See, I go grocery shopping every so often, and the same thing happens every time. I'm so busy analyzing costs (which can vary), brands (only a few of which I've tried), and false advertising (Newsflash for all you marketing people: Baking soda is not going to change my life, regardless of what you try to tell me), that I'm usually exhausted by the time I get to aisle two. Yes: two. I take my analyzing seriously, m'dears.

Anyway, back to the pickles. So after browsing the pickle section for what must have been at least five minutes (to the angst of all those who had to pass me), I snatched up what looked like a docile jar of pickles. And I, the savvy shopper, was happy. I may have, as a matter of fact, been looking forward to a nice pickle snack when I got home. I may have even picked up my shopping pace so I could get home.

I zoomed out of the store an hour later (record timing, I'll have you know), rushed home, unpacked my many groceries, and finally pulled out the jar of pickles. And the first bite was delectable: DE-LECT-ABLE. And my taste buds rejoiced.

But then, dear reader - then - my throat started to burn.

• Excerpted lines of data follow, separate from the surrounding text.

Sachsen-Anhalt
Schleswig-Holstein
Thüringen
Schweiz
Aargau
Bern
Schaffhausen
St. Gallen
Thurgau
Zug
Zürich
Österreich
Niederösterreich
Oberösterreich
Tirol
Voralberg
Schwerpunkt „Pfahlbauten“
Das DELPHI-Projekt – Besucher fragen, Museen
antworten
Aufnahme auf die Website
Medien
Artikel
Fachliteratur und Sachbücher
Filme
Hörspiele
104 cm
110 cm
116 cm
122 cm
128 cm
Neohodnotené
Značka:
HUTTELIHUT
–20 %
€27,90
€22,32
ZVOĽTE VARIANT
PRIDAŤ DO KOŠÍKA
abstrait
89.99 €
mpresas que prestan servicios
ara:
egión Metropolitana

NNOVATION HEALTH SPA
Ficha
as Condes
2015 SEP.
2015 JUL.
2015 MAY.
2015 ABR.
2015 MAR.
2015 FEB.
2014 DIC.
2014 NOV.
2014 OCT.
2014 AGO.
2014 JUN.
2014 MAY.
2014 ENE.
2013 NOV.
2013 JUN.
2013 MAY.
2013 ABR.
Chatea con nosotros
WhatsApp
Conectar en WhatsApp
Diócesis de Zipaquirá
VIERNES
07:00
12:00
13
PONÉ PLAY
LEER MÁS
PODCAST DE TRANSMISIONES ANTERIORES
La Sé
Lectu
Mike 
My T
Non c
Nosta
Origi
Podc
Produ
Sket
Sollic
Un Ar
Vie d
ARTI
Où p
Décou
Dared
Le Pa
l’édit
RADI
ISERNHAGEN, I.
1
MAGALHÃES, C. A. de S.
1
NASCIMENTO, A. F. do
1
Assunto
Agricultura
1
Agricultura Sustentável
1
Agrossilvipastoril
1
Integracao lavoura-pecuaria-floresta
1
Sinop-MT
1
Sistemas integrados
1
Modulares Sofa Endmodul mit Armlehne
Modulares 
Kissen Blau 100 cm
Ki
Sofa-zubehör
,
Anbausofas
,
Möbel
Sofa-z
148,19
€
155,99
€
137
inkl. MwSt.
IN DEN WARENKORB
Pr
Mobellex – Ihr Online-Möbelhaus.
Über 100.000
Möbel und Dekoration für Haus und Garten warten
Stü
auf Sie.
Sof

My immediate thought was, "Are these . . . fermented?" And I looked at the jar and the jar looked back and it was then - only then - I realized I had selected, bought, and eaten Tabasco - flavored pickles.

And they burned.

And my taste buds screamed in agony.

And it was a day of utmost tragicalness. I still haven't recovered.

In the meantime, if someone could please send me a real jar (or two) of kosher dill pickles, I'd much appreciate it. It may help the healing process.